Genetic material must contain complex information, be replicated accurately, code for the phenotype, and have the capacity to vary.
Evidence that DNA is the source of genetic information came from the finding by Avery, MacLeod, and McCarty that transformation depended on DNA and from the demonstration by Hershey and Chase that viral DNA is passed on to progeny phages. The results of experiments with TMV showed that RNA carries genetic information in some viruses.
James Watson and Francis Crick, using data provided by Rosalind Franklin and Maurice Wilkins, proposed a model for the three-dimensional structure of DNA in 1953.
A DNA nucleotide consists of a deoxyribose sugar, a phosphate group, and a nitrogenous base. RNA consists of a ribose sugar, a phosphate group, and a nitrogenous base.

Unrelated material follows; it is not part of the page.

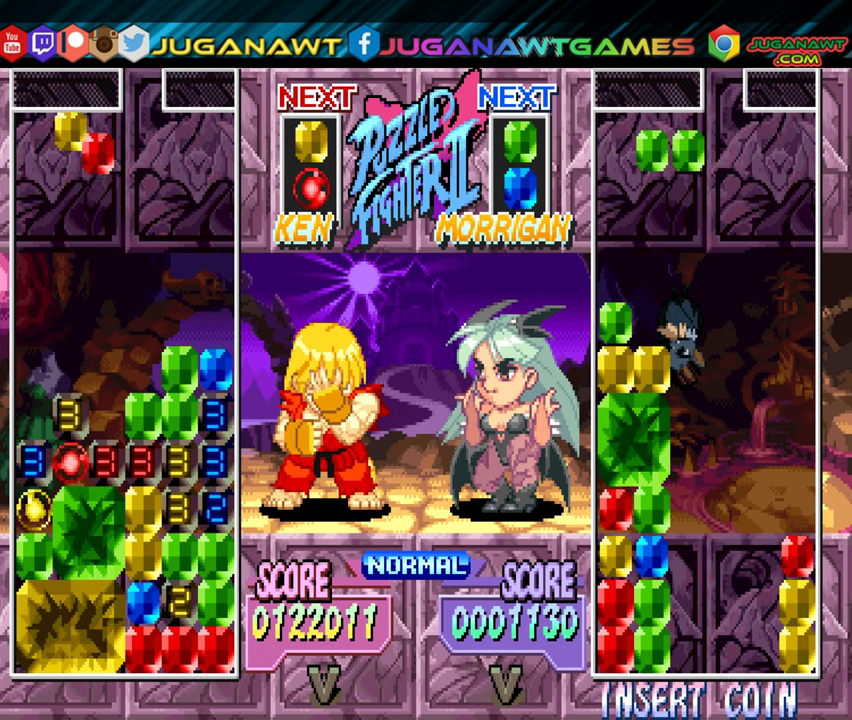
{"buttons": [], "events": [[117, "DPAD_RIGHT", "down"], [200, "DPAD_RIGHT", "up"], [267, "A", "down"], [367, "A", "up"]]}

The bases of a DNA nucleotide are of two types: purines (adenine and guanine) and pyrimidines (cytosine and thymine). RNA contains the pyrimidine uracil instead of thymine.

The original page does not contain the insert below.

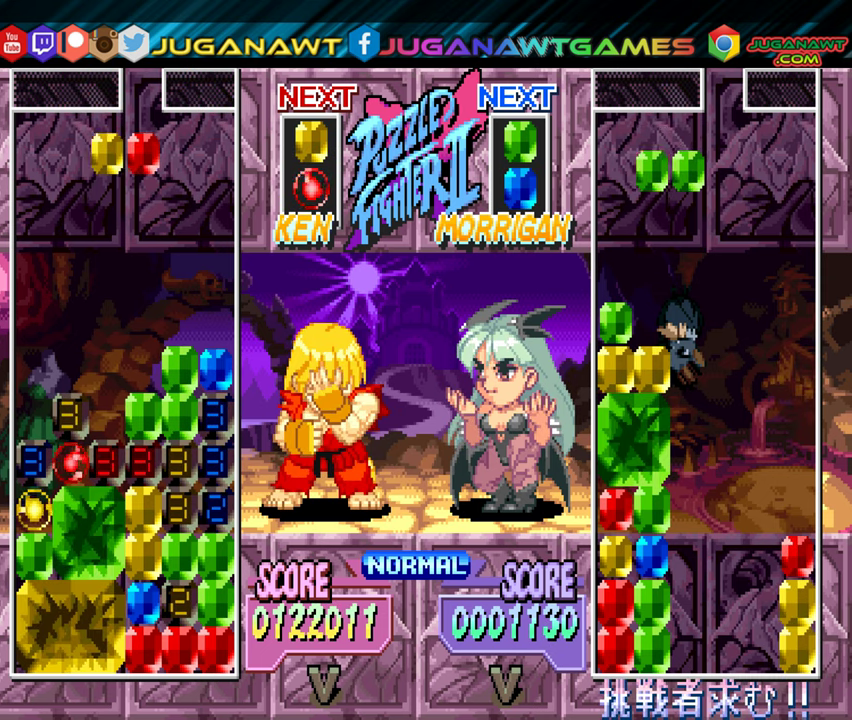
{"buttons": [], "events": [[167, "DPAD_LEFT", "down"], [250, "DPAD_LEFT", "up"]]}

Nucleotides are joined together by phosphodiester linkages in a polynucleotide strand. Each polynucleotide strand has a free phosphate group at its 5 end and a free hydroxyl group at its 3′ end.
DNA consists of two nucleotide strands that wind around each other to form a double helix. The sugars and phosphates lie on the outside of the helix, and the bases are stacked in the interior. The two strands are joined together by hydrogen bonding between bases in each strand. The two strands are antiparallel and complementary.
DNA molecules can form a number of different secondary structures, depending on the conditions in which the DNA is placed and on its base sequence.
The structure of DNA has several important genetic implications. Genetic information resides in the base sequence of DNA, which ultimately specifies the amino acid sequence of proteins. Complementarity of the bases on DNA’s two strands allows genetic information to be replicated.
The central dogma of molecular biology proposes that information flows in a one-way direction, from DNA to RNA to protein. Exceptions to the central dogma are now known.
Pairing between bases on the same nucleotide strand can lead to hairpins and other secondary structures.
DNA may be modified by the addition of methyl groups to the nucleotide bases.